Dengan kombinasi tersebut, volatilitas IHSG diproyeksikan tetap tinggi hingga memasuki periode libur Lebaran. Investor disarankan menahan cash position yang cukup, menghindari panic selling, dan melakukan akumulasi bertahap pada saham dengan valuasi wajar serta prospek pertumbuhan jangka menengah.
Strategi Manajemen Risiko
- Jaga likuiditas: Sisihkan sebagian dana dalam bentuk kas atau instrumen pasar uang untuk menghadapi pergerakan tajam.
- Hindari posisi overleveraged: Batasi penggunaan margin terutama pada saham-saham yang berada di zona overbought.

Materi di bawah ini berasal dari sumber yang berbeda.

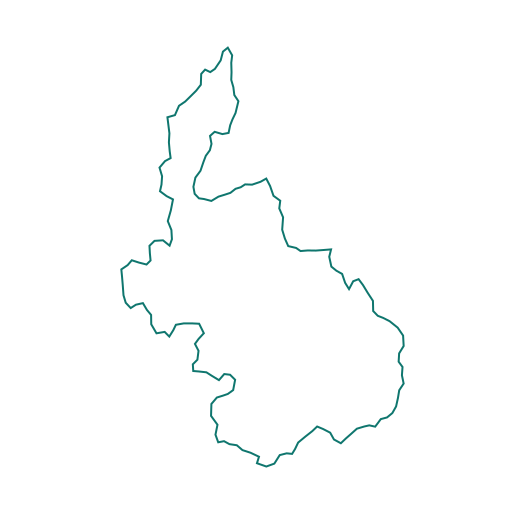 São Miguel do Anta, Minas Gerais, Brazil (Equal Earth projection), rotated 173°
{"feature_id": "56859067B35975223000187", "entity_name": "São Miguel do Anta", "entity_type": "district", "adm_level": 2, "iso_a3": "BRA", "parent_name": "Brazil", "parent_adm1": "Minas Gerais", "projection": "equal_earth", "projection_center": [-42.703, -20.747], "detail": "fine", "context": "isolated", "style": "outline", "palette": "teal", "viewbox_px": 512, "rotation_deg": 173, "n_neighbors": 0, "source": "geoboundaries", "source_scale": "gbopen_adm2", "svg_char_len": 2375}
<svg xmlns="http://www.w3.org/2000/svg" viewBox="0 0 512 512"><g transform="rotate(173 256 256)"><path d="M254.6,411.8L257.9,418.4L257.9,426.3L259.1,433.8L257.9,441.3L257.0,450.8L255.2,458.1L258.6,466.2L263.9,462.9L267.2,454.5L274.0,446.7L279.0,444.1L283.8,447.2L288.2,443.4L289.9,432.7L295.2,427.4L301.1,422.8L307.5,417.9L314.1,414.5L319.3,405.7L327.0,404.5L327.0,397.9L327.0,388.3L328.6,379.4L328.9,370.4L328.8,363.6L334.7,361.3L341.0,355.5L339.5,346.6L341.1,338.4L343.4,332.0L337.4,326.3L331.5,322.3L335.0,311.6L339.3,301.4L336.8,292.1L337.4,282.9L340.5,276.8L346.4,282.9L354.9,283.4L360.5,279.1L361.0,271.8L361.2,264.4L365.7,260.9L372.9,263.7L379.8,266.9L384.5,262.6L391.3,259.1L391.5,251.2L391.8,243.4L392.3,233.2L391.0,225.5L386.7,219.6L381.1,222.3L374.0,223.0L370.8,215.7L367.3,210.3L368.3,201.0L364.2,191.4L355.9,191.8L351.9,186.6L347.1,192.5L343.9,197.5L336.1,197.9L327.1,196.8L320.7,195.7L317.2,185.7L323.1,180.7L327.3,176.2L324.6,168.9L326.8,160.2L331.9,156.2L332.3,149.5L327.0,148.4L319.4,146.6L314.6,142.6L307.9,137.3L301.9,142.7L296.2,141.3L291.8,135.7L295.0,125.7L300.8,122.5L306.0,121.4L312.1,120.3L318.3,114.6L320.1,102.8L314.8,93.2L318.0,83.6L316.2,75.7L310.3,76.1L305.3,72.5L298.1,70.5L293.1,65.0L285.4,61.4L277.5,56.4L280.3,50.2L271.4,45.8L263.1,47.7L256.7,55.5L249.6,56.4L244.3,55.2L240.8,59.6L236.9,65.7L229.1,70.7L221.5,75.3L216.1,79.3L210.5,76.1L203.9,71.6L201.0,64.4L194.6,59.8L189.1,63.9L184.1,67.3L176.9,72.3L169.2,73.6L164.2,74.1L158.5,72.1L152.0,78.9L145.6,79.8L139.8,83.5L135.3,89.6L132.4,97.8L130.2,105.3L125.0,111.4L125.7,119.8L124.1,128.0L127.3,133.7L125.8,141.9L120.4,148.7L119.7,159.1L124.1,167.6L131.3,175.0L137.4,179.1L142.4,181.8L146.4,187.1L145.4,197.2L149.7,206.0L153.4,214.2L157.0,220.5L162.6,219.1L167.7,211.8L170.8,218.5L172.7,227.7L178.0,231.6L182.5,236.3L183.4,246.3L180.7,253.4L187.8,253.7L196.0,254.1L204.0,255.2L211.2,255.5L215.2,259.1L222.8,261.9L225.2,269.8L226.8,278.9L224.4,291.1L227.1,300.4L225.2,307.9L231.3,313.6L233.5,323.8L236.4,331.6L242.5,329.1L251.2,327.3L258.1,328.4L262.8,326.1L268.1,325.2L273.7,321.8L279.3,320.7L286.0,319.5L293.6,316.1L300.7,318.9L305.6,320.2L309.3,325.2L309.7,332.3L306.6,341.2L300.7,347.4L296.8,355.5L293.6,361.6L288.9,366.6L286.5,372.7L287.0,380.8L281.9,384.3L274.5,381.1L268.2,381.5L265.7,388.9L262.8,394.3L258.9,400.4L254.6,411.8Z" fill="none" stroke="#0f766e" stroke-width="2"/></g></svg>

- Fokus pada fundamental: Pilih saham dengan neraca kuat, arus kas positif, dan prospek bisnis yang jelas, seperti BBCA, INDY, PSAB, dan BUKA.
- Gunakan stop loss: Tetapkan level stop loss di bawah support teknikal utama untuk melindungi modal.
Secara keseluruhan, meski IHSG berada pada fase koreksi, peluang tetap terbuka bagi investor yang menerapkan disiplin dan selektif dalam memilih saham. Saham-saham yang disebutkan di atas, khususnya PSAB, INDY, dan BUKA, diprediksi akan menjadi “jagoan” analis dalam menghadapi dinamika pasar menjelang libur panjang Idulfitri.
Investor diharapkan terus memantau perkembangan data ekonomi global, kebijakan moneter, serta indikator teknikal IHSG untuk menyesuaikan strategi investasi secara dinamis.